Mumbai: Citigroup has cut its year-end target for BSE Sensex by nearly 10% to 19,700 from 21,500, citing weak market environment, heightened uncertainty and lower earnings.
“India will also likely lag any sharp global bounce-back,” the Wall Street bank said in a note, adding that the current dip and rally will be much shallower than the 2008 recessions.
The benchmark BSE index has fallen 16.5% year to date.
The house says that it expects India’s negatives -- high valuations, inflation, the Reserve Bank of India’s tight monetary stance, GDP downgrades and an apparent policy paralysis--may have already peaked.
“In fact, with lower global growth and commodity markets, most of these headwinds could well turn into tailwinds,” it said.
Citi, however, expects a 15% upside from current Sensex levels which is currently trading at 17,154.39 at 12.10 pm.

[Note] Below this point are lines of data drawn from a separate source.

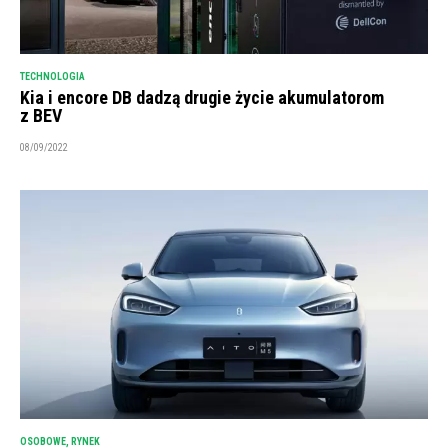
TECHNOLOGIA
Kia i encore DB dadzą drugie życie akumulatorom
z BEV
08/09/2022
OSOBOWE
,
RYNEK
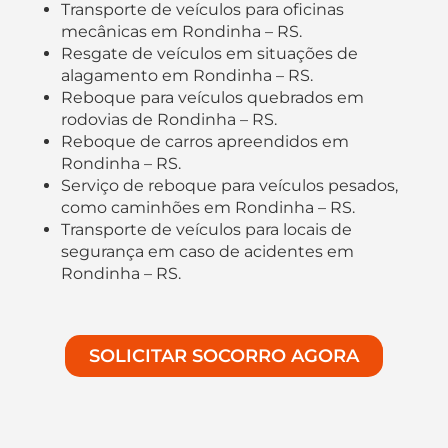
Transporte de veículos para oficinas
mecânicas em Rondinha – RS.
Resgate de veículos em situações de
alagamento em Rondinha – RS.
Reboque para veículos quebrados em
rodovias de Rondinha – RS.
Reboque de carros apreendidos em
Rondinha – RS.
Serviço de reboque para veículos pesados,
como caminhões em Rondinha – RS.
Transporte de veículos para locais de
segurança em caso de acidentes em
Rondinha – RS.
SOLICITAR SOCORRO AGORA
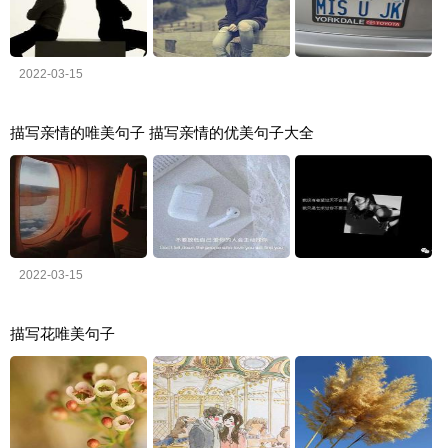
2022-03-15
描写亲情的唯美句子 描写亲情的优美句子大全
2022-03-15
描写花唯美句子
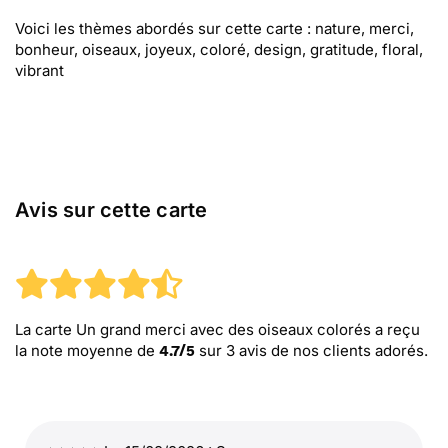
Voici les thèmes abordés sur cette carte : nature, merci,
bonheur, oiseaux, joyeux, coloré, design, gratitude, floral,
vibrant
Avis sur cette carte
La carte Un grand merci avec des oiseaux colorés
a reçu
la note moyenne de
sur
3
avis de nos clients adorés.
4.7
/
5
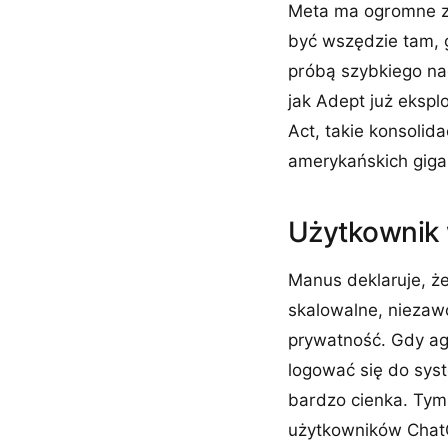
Meta ma ogromne za
być wszędzie tam, g
próbą szybkiego nad
jak Adept już ekspl
Act, takie konsolid
amerykańskich giga
Użytkownik 
Manus deklaruje, ż
skalowalne, niezawo
prywatność. Gdy ag
logować się do syst
bardzo cienka. Tym 
użytkowników ChatGP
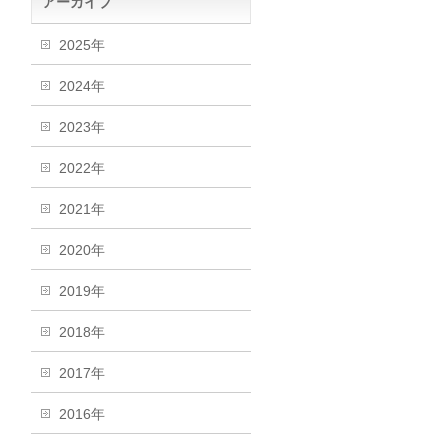
アーカイブ
2025年
2024年
2023年
2022年
2021年
2020年
2019年
2018年
2017年
2016年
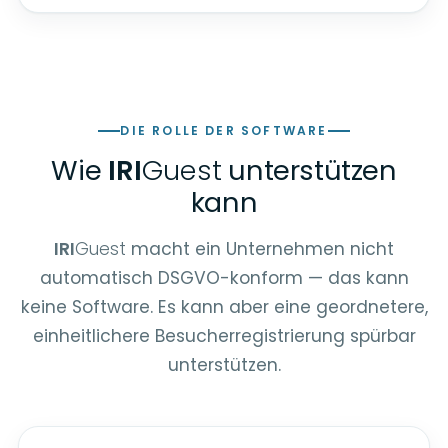
DIE ROLLE DER SOFTWARE
Wie
IRI
Guest
unterstützen
kann
IRI
Guest
macht ein Unternehmen nicht
automatisch DSGVO-konform — das kann
keine Software. Es kann aber eine geordnetere,
einheitlichere Besucherregistrierung spürbar
unterstützen.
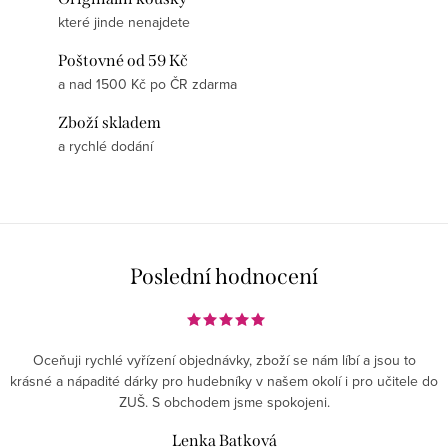
které jinde nenajdete
Poštovné od 59 Kč
a nad 1500 Kč po ČR zdarma
Zboží skladem
a rychlé dodání
Poslední hodnocení
Oceňuji rychlé vyřízení objednávky, zboží se nám líbí a jsou to
krásné a nápadité dárky pro hudebníky v našem okolí i pro učitele do
ZUŠ. S obchodem jsme spokojeni.
Lenka Batková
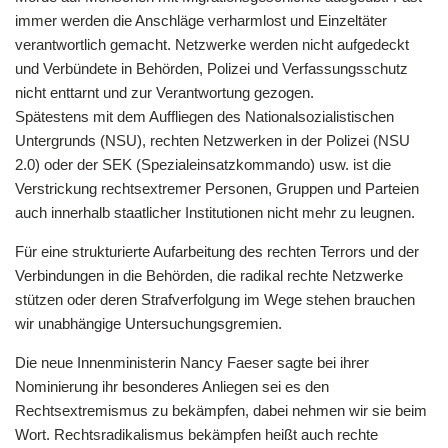
immer werden die Anschläge verharmlost und Einzeltäter
verantwortlich gemacht. Netzwerke werden nicht aufgedeckt
und Verbündete in Behörden, Polizei und Verfassungsschutz
nicht enttarnt und zur Verantwortung gezogen.
Spätestens mit dem Auffliegen des Nationalsozialistischen
Untergrunds (NSU), rechten Netzwerken in der Polizei (NSU
2.0) oder der SEK (Spezialeinsatzkommando) usw. ist die
Verstrickung rechtsextremer Personen, Gruppen und Parteien
auch innerhalb staatlicher Institutionen nicht mehr zu leugnen.
Für eine strukturierte Aufarbeitung des rechten Terrors und der
Verbindungen in die Behörden, die radikal rechte Netzwerke
stützen oder deren Strafverfolgung im Wege stehen brauchen
wir unabhängige Untersuchungsgremien.
Die neue Innenministerin Nancy Faeser sagte bei ihrer
Nominierung ihr besonderes Anliegen sei es den
Rechtsextremismus zu bekämpfen, dabei nehmen wir sie beim
Wort. Rechtsradikalismus bekämpfen heißt auch rechte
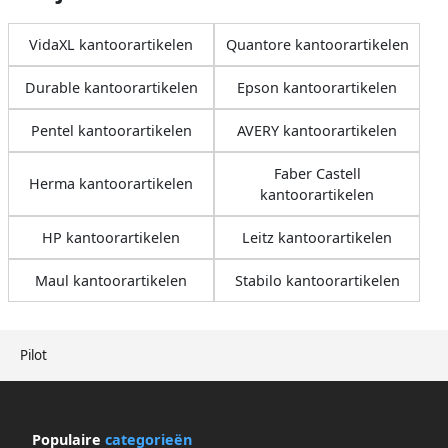
VidaXL kantoorartikelen
Quantore kantoorartikelen
Durable kantoorartikelen
Epson kantoorartikelen
Pentel kantoorartikelen
AVERY kantoorartikelen
Faber Castell
Herma kantoorartikelen
kantoorartikelen
HP kantoorartikelen
Leitz kantoorartikelen
Maul kantoorartikelen
Stabilo kantoorartikelen
Pilot
Populaire
categorieën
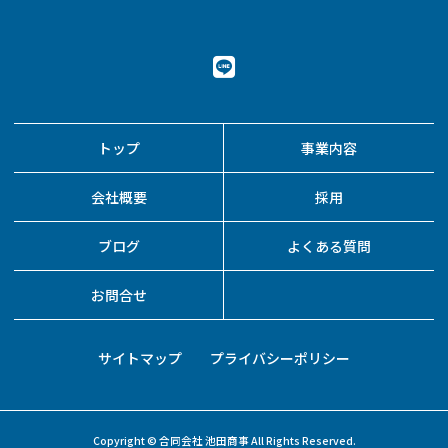
トップ
事業内容
会社概要
採用
ブログ
よくある質問
お問合せ
サイトマップ
プライバシーポリシー
Copyright © 合同会社 池田商事 All Rights Reserved.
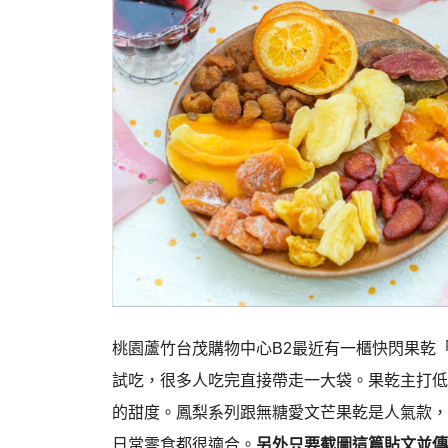
桃園蘆竹台茂購物中心B2最近有一櫃快閃果乾
試吃，很多人吃完直接帶走一大袋。果乾主打低
的甜度。鳳梨系列跟無糖愛文芒果乾是人氣款，
日常零食都很適合。
另外只要截圖這篇貼文並傳給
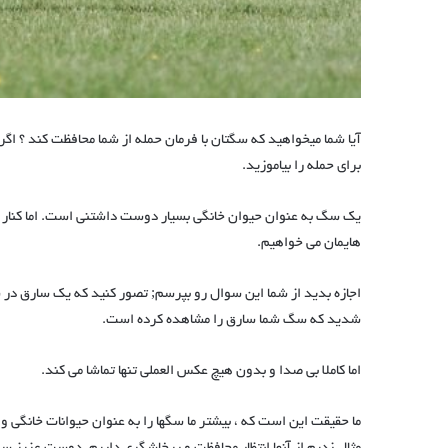
برای حمله را بیاموزید.
یک سگ به عنوان حیوان خانگی بسیار دوست داشتنی است. اما کنار نگه
هایمان می خواهیم.
اجازه بدید از شما این سوال رو بپرسم; تصور کنید که یک سارق در ش
شدید که سگ شما سارق را مشاهده کرده است.
اما کاملا بی صدا و بدون هیچ عکس العملی تنها تماشا می کند.
ما حقیقت این است که ، بیشتر ما سگها را به عنوان حیوانات خانگی و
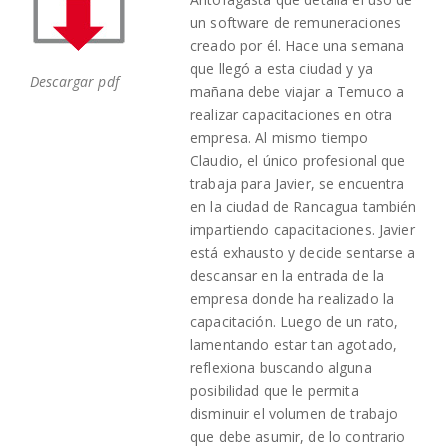
un software de remuneraciones
creado por él. Hace una semana
que llegó a esta ciudad y ya
Descargar pdf
mañana debe viajar a Temuco a
realizar capacitaciones en otra
empresa. Al mismo tiempo
Claudio, el único profesional que
trabaja para Javier, se encuentra
en la ciudad de Rancagua también
impartiendo capacitaciones. Javier
está exhausto y decide sentarse a
descansar en la entrada de la
empresa donde ha realizado la
capacitación. Luego de un rato,
lamentando estar tan agotado,
reflexiona buscando alguna
posibilidad que le permita
disminuir el volumen de trabajo
que debe asumir, de lo contrario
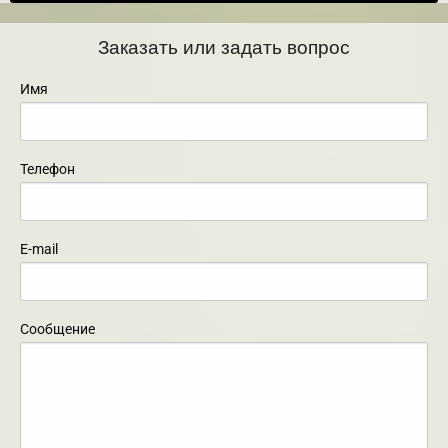
Заказать или задать вопрос
Имя
Телефон
E-mail
Сообщение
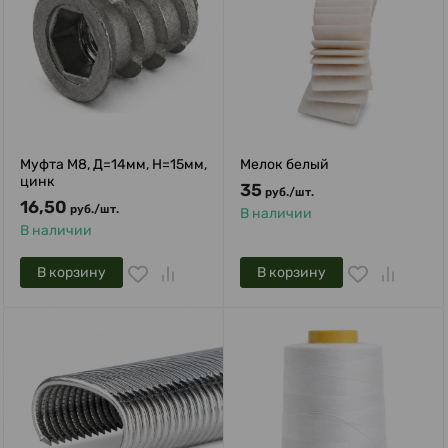
Муфта М8, Д=14мм, Н=15мм,
Мелок белый
цинк
35
руб.
/
шт.
16,50
руб.
/
шт.
В наличии
В наличии
В корзину
В корзину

Citi has revised its model portfolio for India saying it was bullish on banks and autos.
Citi raised the auto sector to ‘overweight’ from ‘underweight’ and maintained its ‘overweight’ rating on the banks, telecom and pharmaceuticals while it cut metals to ‘underweight’ from ‘neutral’ and reduced real estate to ‘neutral’.
It also cut ‘overweight’ rating on energy and the gas space to a neutral, with an increase in bias toward the oil marketing companies.